St. Teresa Parish has been at the corner of Armitage & Kenmore for 125 years, and has witnessed the neighborhood take on a number of transformations. From its German roots to its growth as a Puerto Rican community and many Central and South American cultures, to its young adult and college population, the parish allowed its mission to change as the neighborhood has changed. Through all its various transformations, the “parish without boundaries” has been home to more and more parishioners who choose to drive significant distances to call St Teresa Parish their “home.” While we are anchored in Lincoln Park, our identity as a Catholic community has roots in other areas of the city of Chicago and many suburbs. We have become a destination point, an intentional Catholic community of faith.

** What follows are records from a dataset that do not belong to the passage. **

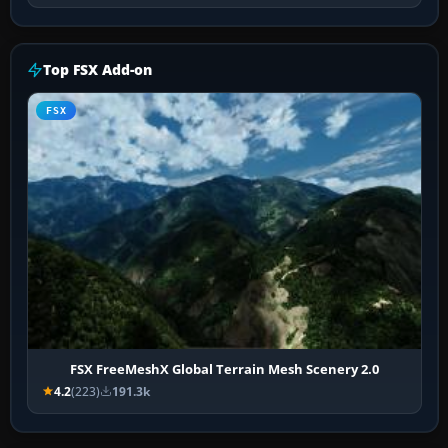
Top FSX Add-on
FSX
FSX FreeMeshX Global Terrain Mesh Scenery 2.0
4.2
(223)
191.3k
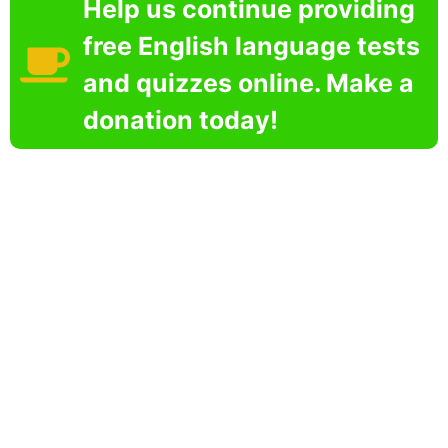
Help us continue providing
free English language tests
and quizzes online. Make a
donation today!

As we celebrate 125 years as a vibrant Catholic parish, and as we remember the 500th anniversary of the birth of our patroness, St. Teresa of Avila, we have lived one of her greatest prayers, allowing Christ to be the “word made flesh” in our flesh and blood:

Christ has no body but yours,

No hands, no feet on earth but yours,

Yours are the eyes with which He looks Compassion on this world,

Yours are the feet with which He walks to do good,

Yours are the hands, with which He blesses all the world.

Yours are the hands, yours are the feet,

Yours are the eyes, you are his body.

Christ has no body now but yours,

No hands, no feet on earth but yours,

At the heart of St. Teresa of Avila Parish is our love for Christ, who gathers us week after week in the Eucharist; who molds us with Word and Sacrament; who calls us outside of ourselves to reach those who don’t belong; who don’t feel welcome; who have no voice.

The poor will always be at the heart of our mission, reminding us that we are a Catholic parish with no boundaries. We are to take our place outside of the boundaries of life, a place where we are guaranteed an encounter with Christ.